My pleasure. I was doing it anyway. So yes, that’s good. Another benefit of live streaming.
Yep. So what do you hope ROR does in the future? Do you have any feature requests or suggestions for future direction?
Well, I think for me, one of the things that I find very undervalued and that I’ve also come to enjoy a lot is maintenance. So in that sense, I don’t have any shiny new feature requests except for stability and reliability. I think that very often when something is maintained, a lot of people feel like it stagnates if there is not anything new. But I very much like the idea of ROR being a very reliable, stable service where I don’t have to worry about the integration breaking anytime soon, or if it were to break, that there’s sufficient time to handle it. So in that way, my biggest feature request is stability.

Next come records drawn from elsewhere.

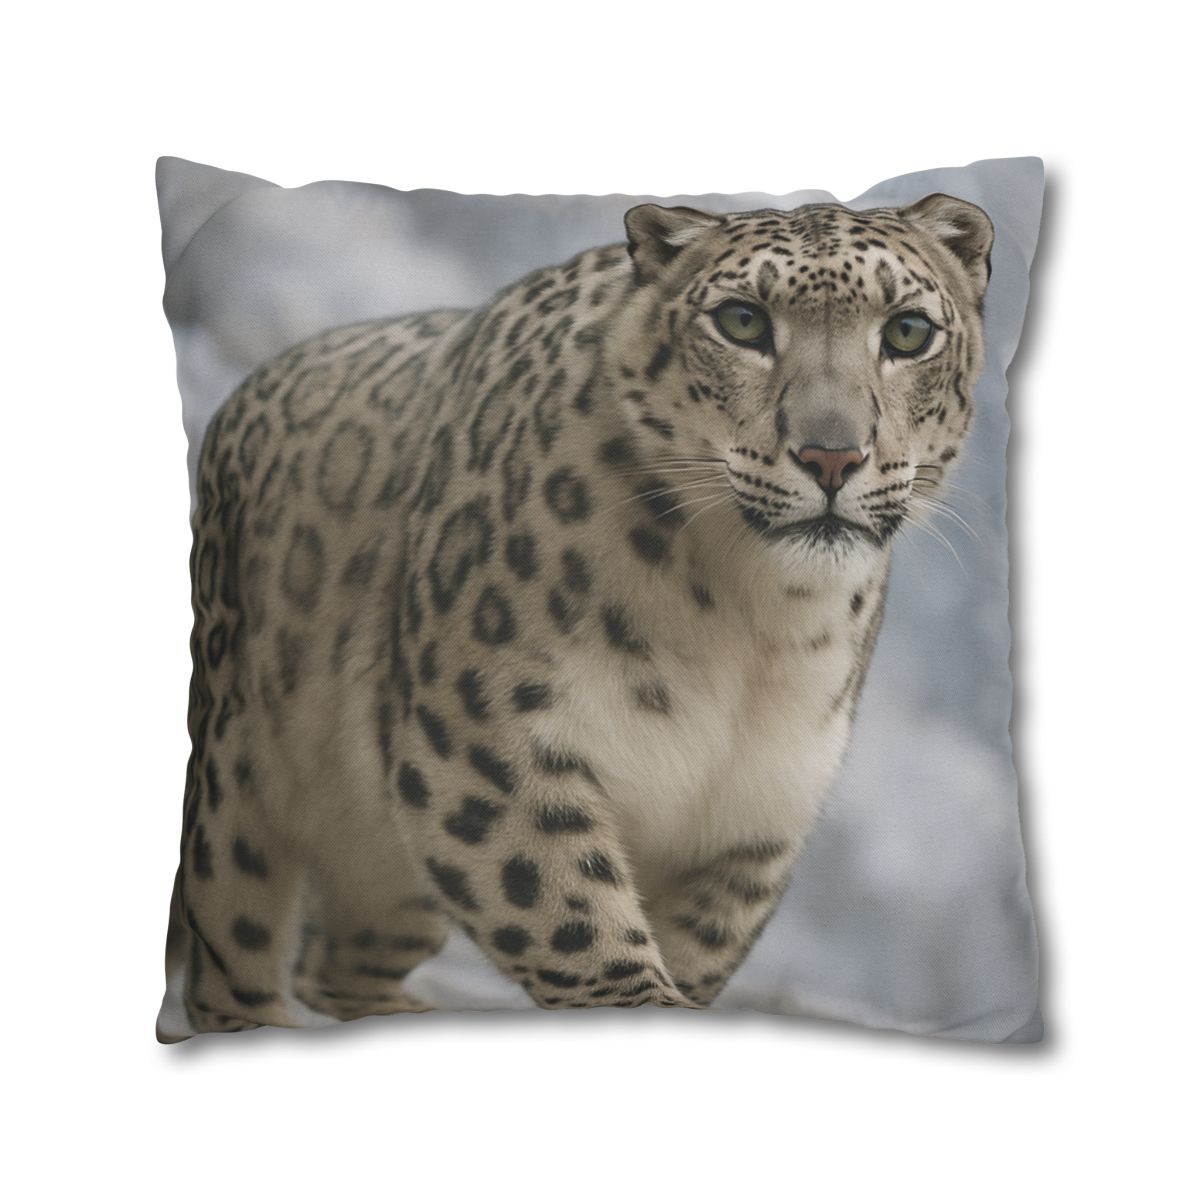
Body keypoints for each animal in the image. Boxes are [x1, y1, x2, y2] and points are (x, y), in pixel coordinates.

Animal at [157, 192, 994, 1040]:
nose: (832, 456)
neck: (752, 621)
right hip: (234, 789)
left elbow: (691, 941)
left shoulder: (755, 811)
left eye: (908, 331)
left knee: (343, 961)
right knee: (232, 956)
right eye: (743, 322)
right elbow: (568, 909)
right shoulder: (483, 739)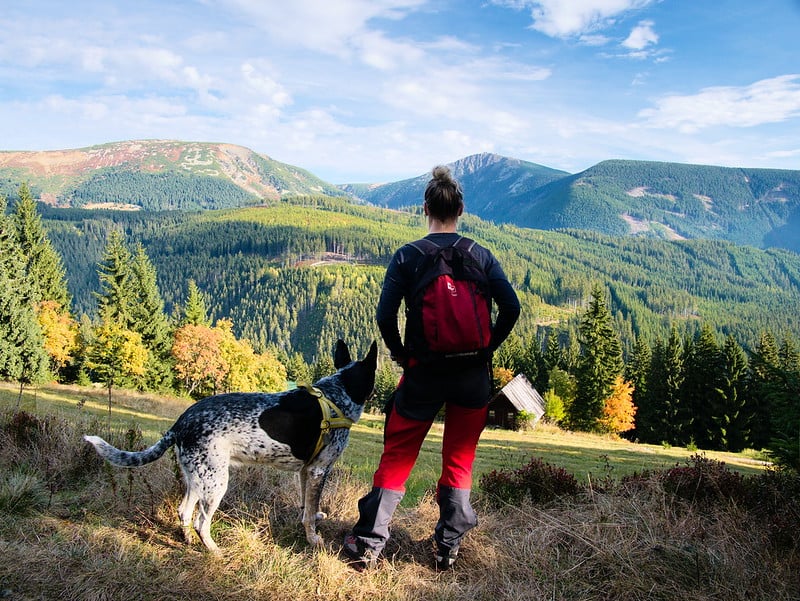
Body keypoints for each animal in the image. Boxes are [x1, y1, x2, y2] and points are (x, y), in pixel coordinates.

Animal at [84, 340, 378, 552]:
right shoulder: (318, 470)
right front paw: (313, 539)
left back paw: (187, 540)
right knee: (202, 522)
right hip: (216, 483)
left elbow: (307, 507)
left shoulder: (305, 471)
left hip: (197, 478)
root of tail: (179, 424)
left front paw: (313, 519)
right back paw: (213, 550)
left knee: (184, 512)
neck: (337, 395)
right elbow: (308, 514)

A nice thing about ROR is that it is living, breathing – with the continual releases, there’s new organizations being added, making it more worthwhile without us doing anything. As the data get richer and the usage gets richer, I think that’s really where the added value is. I’ve seen other infrastructure providers try to create too many projects, which sometimes is a disservice to the core infrastructure. So I think that would be the primary thing. If anything, I guess the ease with which people can submit for community curation or participate in assessing requests is something to continuously evaluate.

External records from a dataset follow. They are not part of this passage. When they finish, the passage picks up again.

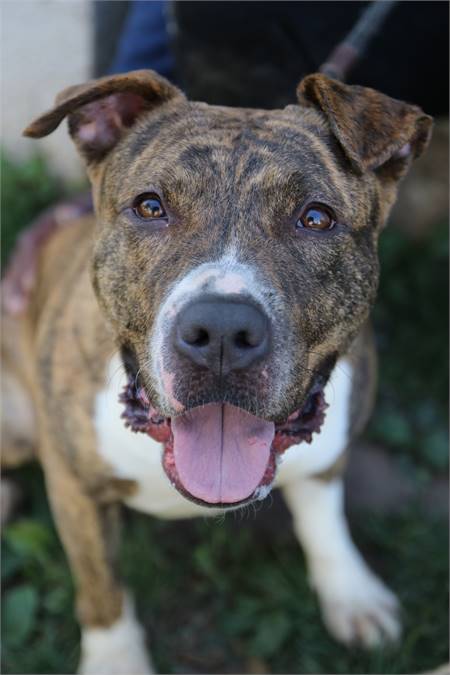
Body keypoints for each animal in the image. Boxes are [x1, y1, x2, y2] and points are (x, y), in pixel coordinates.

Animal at [2, 71, 432, 672]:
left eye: (316, 218)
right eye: (150, 207)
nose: (223, 332)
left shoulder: (331, 449)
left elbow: (324, 514)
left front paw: (350, 592)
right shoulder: (74, 487)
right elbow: (102, 587)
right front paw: (116, 659)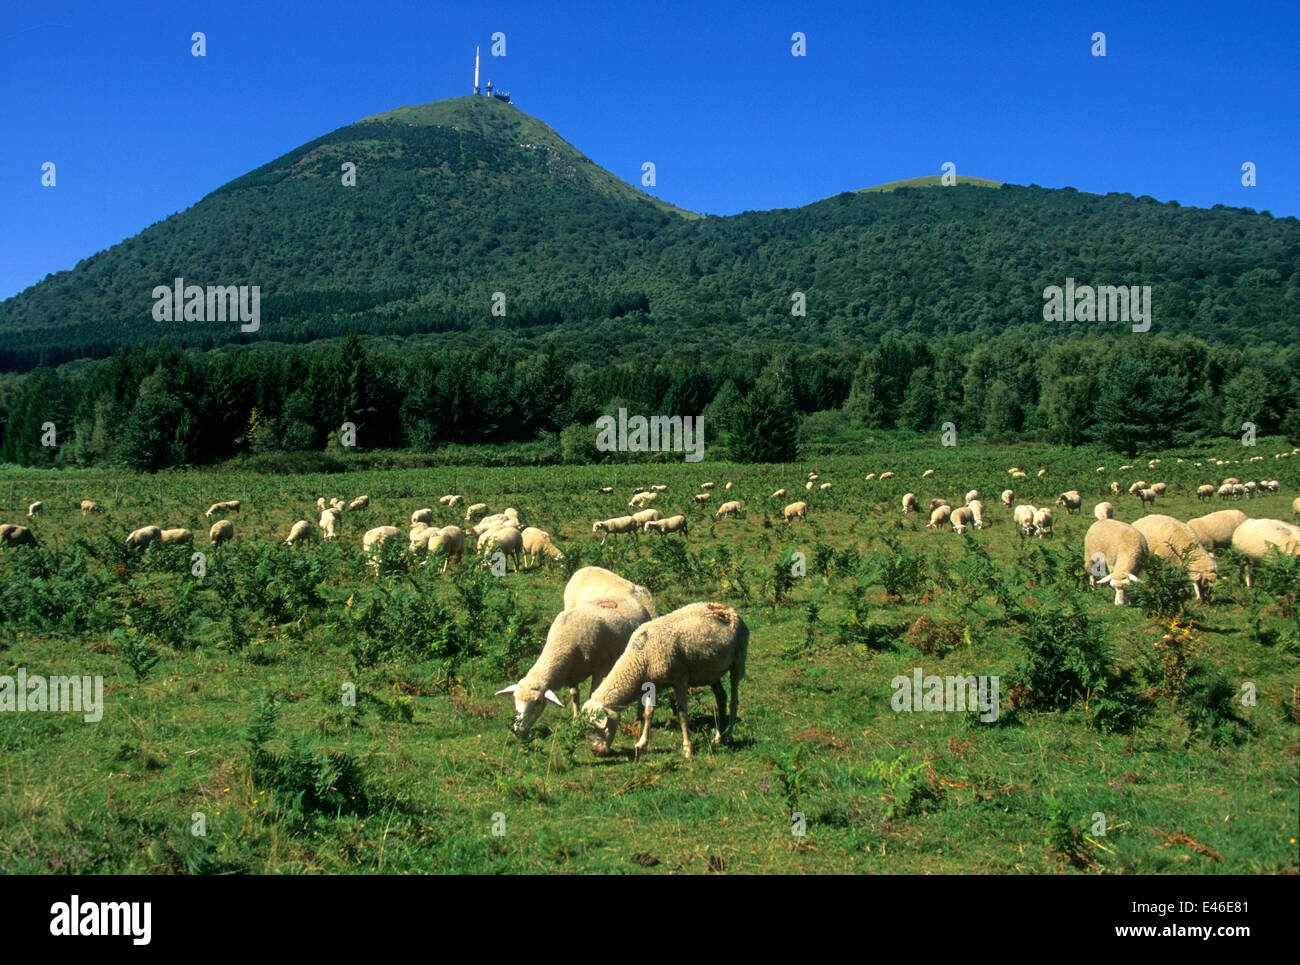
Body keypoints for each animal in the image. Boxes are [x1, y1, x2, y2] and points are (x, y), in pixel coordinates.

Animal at [493, 598, 655, 733]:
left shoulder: (599, 670)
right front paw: (576, 719)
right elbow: (574, 696)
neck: (562, 641)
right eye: (515, 698)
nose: (518, 730)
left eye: (538, 701)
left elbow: (591, 695)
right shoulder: (572, 672)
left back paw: (638, 717)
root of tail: (634, 600)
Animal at [582, 603, 748, 764]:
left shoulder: (680, 680)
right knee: (721, 697)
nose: (595, 752)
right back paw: (718, 737)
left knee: (733, 700)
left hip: (738, 662)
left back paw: (729, 735)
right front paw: (642, 744)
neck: (640, 658)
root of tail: (729, 609)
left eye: (597, 727)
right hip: (711, 672)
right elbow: (648, 713)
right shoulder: (652, 684)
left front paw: (687, 749)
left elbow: (682, 714)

Yep. Good feedback. I think one of the issues is that we’re specifically looking for people from Africa and Asia at the moment. I think if we recruited only from the US and Europe, we would get lots and lots of curators, but so much of what we need from our community curators right now is regional expertise. We need to recruit from Africa and Asia so that we can understand the organizations in that area. But yes, I agree, maybe we should work on clearer guidelines about that.

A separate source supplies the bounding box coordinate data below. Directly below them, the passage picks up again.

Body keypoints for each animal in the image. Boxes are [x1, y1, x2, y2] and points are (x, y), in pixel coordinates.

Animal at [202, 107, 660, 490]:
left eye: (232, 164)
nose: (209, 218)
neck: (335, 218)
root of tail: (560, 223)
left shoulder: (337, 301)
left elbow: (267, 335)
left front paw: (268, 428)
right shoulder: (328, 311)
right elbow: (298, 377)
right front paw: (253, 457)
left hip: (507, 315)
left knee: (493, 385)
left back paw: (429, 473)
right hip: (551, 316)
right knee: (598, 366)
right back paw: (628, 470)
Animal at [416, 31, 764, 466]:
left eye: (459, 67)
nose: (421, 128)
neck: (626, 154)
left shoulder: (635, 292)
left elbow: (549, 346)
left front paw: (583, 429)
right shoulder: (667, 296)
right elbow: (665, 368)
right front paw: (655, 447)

And if there’s anything we can do, if we can add a link out to say, “Hey, are you missing an institution? Go here to add it.” Or, you know, if people are interested to curate, that people can see that, always happy to discuss that. But I can imagine that having only European and North American universities, departments, etcetera, included is going to be really what’s going to be setting ROR apart.
What else would you like to say about ROR? Or about ResearchEquals? Or about Liberate Science?
I think my main thing is I want to have a big festival when you turn five, because it’s a momentous time. You turn five first, and then Liberate Science turns five later next year. So that’s gonna be fun. And to whomever is reading this, if you’re interested in modular publishing, check out ResearchEquals. If it’s too intimidating, we also do cohort trainings where we get a group of people together to just learn over several weeks, in predetermined hour-long slots, where people can also then you know, take the space and just say, okay, that’s when I’m going to learn this. And never outside of it.
“Time-boxing” is the phrase that I’ve heard for that. But for me, time-boxing only works when there’s an external constraint.
That’s the nice thing with live streaming.
Exactly! But that also takes a lot of courage. So maybe some time I will emulate your courage in doing that. Anyway, thank you so much for speaking with us!
Enjoy the rest of your day, and then have a nice rest of your week.